We focus on two technologies that are commonly used by almost everyone in business: calculators and spreadsheets. (Other technologies, such as computer algebra systems, can also be used.) The calculator we recommend is the TI-83 (an old TI-82 will work fine for this course as well) or an equivalent calculator, for its curve-fitting ability and general level (not too elementary and not needlessly advanced or expensive). The TI-83 includes business functions (such as present value) and statistical programs, so this can be the only calculator the student will need for many years. The graphing capabilities make many calculus topics much less important (such as curve sketching and the First and Second Derivative Tests). On the other hand, spreadsheets are quite interchangeable these days, but we recommend one with some kind of optimization function (both linear and nonlinear), such as Quattro pro or Excel. Many calculators and spreadsheets have similar features, so either technology could work alone, but we believe the combination is most powerful: graphing calculators for the single-variable calculus and matrices and spreadsheets for the multivariable regression and constrained optimization.

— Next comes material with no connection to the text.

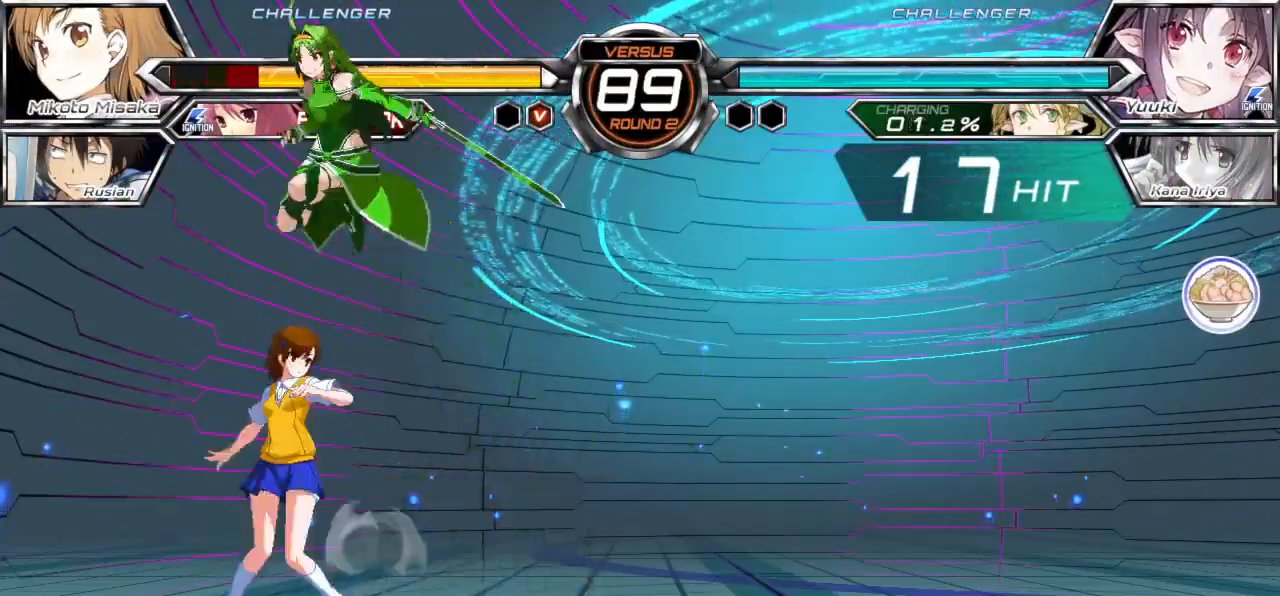
{"buttons": [], "left_stick": "left", "events": [[350, "left_stick", "left"]]}
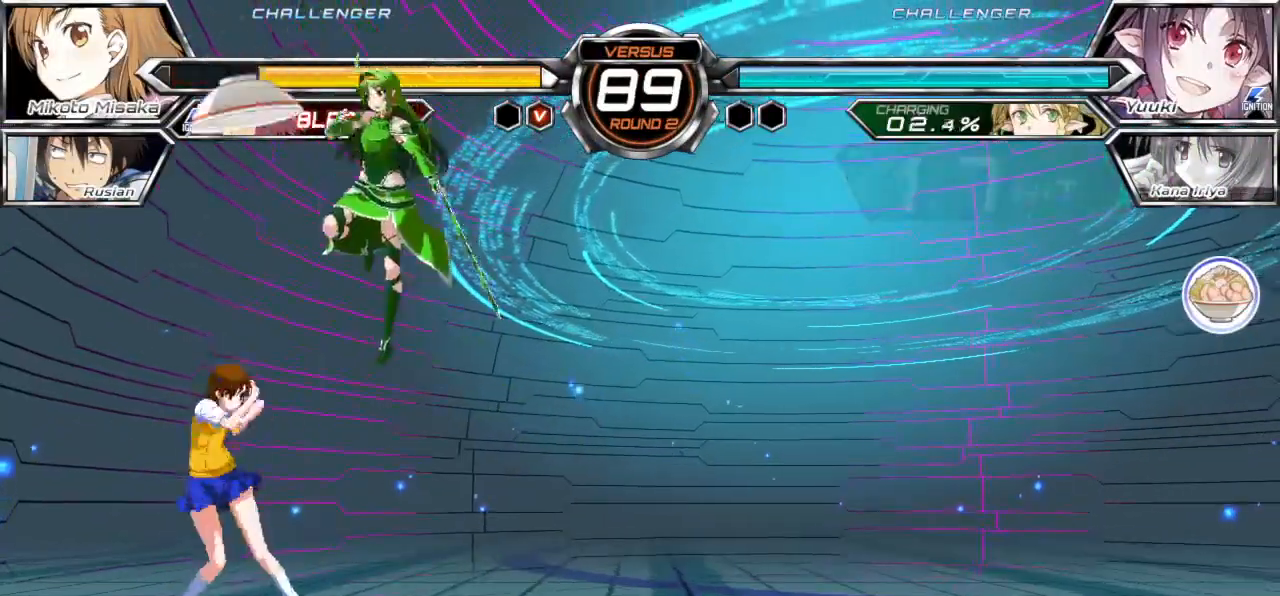
{"buttons": [], "left_stick": "down-left", "events": [[200, "left_stick", "down-left"]]}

Technology reduces the need for some mathematical and algorithmic skills but increases the need for many other skills. Near the top of this list is the ability to translate between words (or the real world) and algebraic symbols, as in problem formulation. Students typically have a lot of trouble with this (hence their common aversion to "story problems"). We distinguish two major types of formulation: The first is to take verbal descriptions and put them together into relevant equations and functions such as formulating a linear program, and the second is to take or gather data and find a model by fitting curves. The latter type comes up with a modeling approach and focuses more on unambiguous definitions of variables and functions, as well as least-squares regression models. In both cases, translating back from symbols (and computer/calculator output) to the problem or real-world situation is also necessary. We have segments in the book to focus on all of these processes.

Other skills essential to problem solving include the ability to make ballpark estimates by hand or in your head (to know if a solution makes sense), verifying solutions (double-checking, for example, by a different technique or technology), sensitivity analysis, and validation, as discussed above. Again, we have sections of the book devoted to these topics, and the students can gain hands-on experience with them on their projects.

The topics of the course and book have worked out as a result of exhaustive discussions among faculty in mathematics, business, and the social sciences. The idea of the course is to teach the fundamentals of problem solving and modeling listed above and to cover the mathematical topics which are the foundation of quantitative concepts that arise in these disciplines. The unifying mathematical theme is the analysis of quantities that can usefully be modeled as being continuous (as opposed to discrete). Unlike most traditional finite math courses, we do not try to teach probability and statistics in themselves (we leave this for a true statistics course), but we do use problems in these areas to motivate and apply the basic concepts of the single-variable calculus material. For example, people in business and social science use hypothesis testing, means medians, modes, and variances all the time. To understand these ideas mathematically, one must have some understanding of the concept of an integral. We start by calculating the mode of a distribution as an example of single-variable optimization. We then use the idea of calculating probabilities for continuous random variables as the main (but not only) motivation for finding the area under a curve, after which we use the calculation of expected values and medians as applications of integration.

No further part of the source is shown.